* **TEXT PROVIDED**

-*-*-

Labour’s leadership campaign is drifting badly, with none of the contenders able to describe what th

The Labour leadership election is starting to resemble Tony Blair's "masochism strategy". Week after week, the candidates traipse around the country to address the party faithful at various hustings while answering near-identical questions on cuts, Trident, Iraq, immigration and the rest. There will have been 56 hustings by the time the final debate between the five candidates begins on 16 September, on BBC1's Question Time. But will we still be paying attention? Or even be awake?

This is Labour's first leadership contest in 16 years, but already there is a sense of drift and ennui. There is no great ideological difference between the leading candidates, with even the left-winger Diane Abbott doffing her cap to the achievements of the Blair-Brown years and offering familiar neo-Keynesian remedies to the country's economic problems. It is difficult to be "distinctive", concedes one candidate. Listen to Andy Burnham positioning himself for the leadership: "I can give the Labour Party something the Tories don't have: a leader that people can relate to . . . a people person." It sounds like a pitch for the leadership of a student union, not an aspirant prime minister.

Ed Balls says his campaign "is about fighting for jobs and fairness against Tory-Lib cuts and to stop the unfair VAT rise". But those are tactics; where's the vision? Meanwhile, David Miliband aims "to bring vision, values and victory to the Labour Party". Hmm. Nice alliteration, but not exactly original, David.

Platitudes and pieties

Some in the party are beginning to wonder whether the field is too wide after all.

“The Tory party used its leadership contest in 2005, between David Davis and David Cameron, to thrash out a lot of contentious issues and it helped that in the end there were only two candidates, from different wings of the party," says Richard Darlington, head of the Open Left project at the think tank Demos and a former adviser to the Labour government. "So when Cameron was elected leader he had a proper mandate."

Senior party figures I've spoken to are divided over the campaign. "This contest needs a much higher level of intellectual and ideological debate," says a former cabinet minister. "It's not forward-looking enough," argues another. "There's too much discussion of the past." But an exasperated Labour frontbencher counters: "You can't expect these candidates to come up with mini-manifestos in the middle of this campaign. That's unrealistic and unnecessary."

-*-*-

* **GIVEN PROBLEM A**
Update the records, starting with their first line and going on through the line with "genus: Aechmea", so that "phylum" becomes "division" throughout. Leave everything else unchanged and give back only those lines.

-*-*-

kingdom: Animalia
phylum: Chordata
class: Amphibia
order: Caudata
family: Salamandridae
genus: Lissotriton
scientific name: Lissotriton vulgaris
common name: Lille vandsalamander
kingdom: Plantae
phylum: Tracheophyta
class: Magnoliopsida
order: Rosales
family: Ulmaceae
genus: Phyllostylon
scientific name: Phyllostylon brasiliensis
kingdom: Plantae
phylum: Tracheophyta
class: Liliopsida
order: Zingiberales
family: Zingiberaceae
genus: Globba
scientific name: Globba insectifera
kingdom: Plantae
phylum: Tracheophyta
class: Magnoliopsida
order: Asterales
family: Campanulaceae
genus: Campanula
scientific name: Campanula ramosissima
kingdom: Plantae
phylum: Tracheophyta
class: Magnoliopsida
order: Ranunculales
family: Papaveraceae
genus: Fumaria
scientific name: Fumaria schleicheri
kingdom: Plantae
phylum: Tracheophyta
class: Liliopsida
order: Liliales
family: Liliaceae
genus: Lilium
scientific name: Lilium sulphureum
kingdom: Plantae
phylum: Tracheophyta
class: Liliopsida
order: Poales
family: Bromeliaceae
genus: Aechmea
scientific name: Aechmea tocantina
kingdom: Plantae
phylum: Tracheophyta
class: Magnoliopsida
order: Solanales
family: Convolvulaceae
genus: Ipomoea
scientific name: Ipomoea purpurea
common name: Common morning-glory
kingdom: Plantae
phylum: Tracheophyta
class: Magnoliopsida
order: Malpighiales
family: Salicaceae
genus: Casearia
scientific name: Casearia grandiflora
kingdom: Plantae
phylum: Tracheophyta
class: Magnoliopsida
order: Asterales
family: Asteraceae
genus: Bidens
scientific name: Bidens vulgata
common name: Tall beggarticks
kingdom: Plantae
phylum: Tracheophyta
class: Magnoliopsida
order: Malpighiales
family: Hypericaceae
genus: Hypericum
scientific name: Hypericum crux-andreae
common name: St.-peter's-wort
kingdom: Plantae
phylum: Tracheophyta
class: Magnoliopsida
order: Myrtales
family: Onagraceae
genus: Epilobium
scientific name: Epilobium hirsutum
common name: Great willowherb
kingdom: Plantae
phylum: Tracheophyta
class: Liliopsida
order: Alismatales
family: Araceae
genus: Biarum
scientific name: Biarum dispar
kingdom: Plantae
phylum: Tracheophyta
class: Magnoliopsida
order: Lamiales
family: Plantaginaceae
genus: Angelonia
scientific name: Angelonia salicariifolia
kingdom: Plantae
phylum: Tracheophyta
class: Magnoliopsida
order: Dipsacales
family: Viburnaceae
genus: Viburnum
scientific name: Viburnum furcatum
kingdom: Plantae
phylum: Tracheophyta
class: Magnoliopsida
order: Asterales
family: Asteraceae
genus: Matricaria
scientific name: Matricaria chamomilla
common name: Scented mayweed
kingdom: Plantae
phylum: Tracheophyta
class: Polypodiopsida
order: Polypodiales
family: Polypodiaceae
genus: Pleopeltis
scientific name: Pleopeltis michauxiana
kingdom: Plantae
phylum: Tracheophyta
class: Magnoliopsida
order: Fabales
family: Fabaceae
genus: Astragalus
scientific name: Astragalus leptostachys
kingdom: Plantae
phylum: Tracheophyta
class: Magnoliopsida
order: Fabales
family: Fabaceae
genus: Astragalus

-*-*-

* **GIVEN PROBLEM B**
Go on with the article about Labour's leadership contest from the point where it stops.

* **EXERCISE RESULT A**
kingdom: Animalia
division: Chordata
class: Amphibia
order: Caudata
family: Salamandridae
genus: Lissotriton
scientific name: Lissotriton vulgaris
common name: Lille vandsalamander
kingdom: Plantae
division: Tracheophyta
class: Magnoliopsida
order: Rosales
family: Ulmaceae
genus: Phyllostylon
scientific name: Phyllostylon brasiliensis
kingdom: Plantae
division: Tracheophyta
class: Liliopsida
order: Zingiberales
family: Zingiberaceae
genus: Globba
scientific name: Globba insectifera
kingdom: Plantae
division: Tracheophyta
class: Magnoliopsida
order: Asterales
family: Campanulaceae
genus: Campanula
scientific name: Campanula ramosissima
kingdom: Plantae
division: Tracheophyta
class: Magnoliopsida
order: Ranunculales
family: Papaveraceae
genus: Fumaria
scientific name: Fumaria schleicheri
kingdom: Plantae
division: Tracheophyta
class: Liliopsida
order: Liliales
family: Liliaceae
genus: Lilium
scientific name: Lilium sulphureum
kingdom: Plantae
division: Tracheophyta
class: Liliopsida
order: Poales
family: Bromeliaceae
genus: Aechmea

* **EXERCISE RESULT B**
I happened to chair a different type of hustings at the Commons on 13 July, a "hustings of ideas" organised by Demos and involving not the Famous Five themselves, but proxies tasked with making the case for their respective candidates, on the basis of policies rather than personalities. Yet still, dismally, there was limited evidence on display of the frank and open debate about issues and ideas that the party urgently needs to engage in, having lost five million voters since 1997. Sitting in the wood-panelled committee room 14 of the Palace of Westminster, I listened to how Ed Miliband wants "a more equal society", in the words of his supporter Sadiq Khan, the shadow transport secretary. "David [Miliband] is opposed to inequalities of power and not just of wealth," remarked Douglas Alexander, the shadow international development secretary and chair of Miliband Sr's leadership campaign. "Andy [Burnham] believes in fairness," claimed Hazel Blears, the former party chair who spoke on behalf of the shadow health secretary.

These platitudes and pieties are frustrating. The leadership candidates are, by and large, ­intelligent, sincere and articulate - but their aims, values and, dare I say it, ideologies remain unclear, even after five weeks of exhausting campaigning. Despite the dozens of hustings, debates and interviews, none of the five candidates has yet been able to offer a convincing answer to that basic but all-important question: what do you stand for?

“It is time to move beyond the Blair-Brown era," the candidates mumble. Indeed, it is - but move to where exactly? Can they describe to us what a 21st-century social-democratic party would look like under their leadership?

“We have a challenge as big as anything that progressives have faced in Britain since Tony Crosland wrote The Future of Socialism," David Miliband has remarked. I agree. But faced with the triple threat of financial, economic and environmental crises, perhaps we need a modern equivalent of Crosland's 1956 tome. Does any of the candidates plan to produce one? Could they even?

“The vision thing"

On the contrary, they have all struggled with what George Bush Sr once dismissed as "the vision thing". The scandal of this contest is not that four of the five candidates are former special advisers and ex-cabinet ministers, or that five out of five of them are Oxbridge graduates, but that all five of this quintet of well-­educated, well-informed, elite and wonkish candidates have failed to come up with a Big Idea between them.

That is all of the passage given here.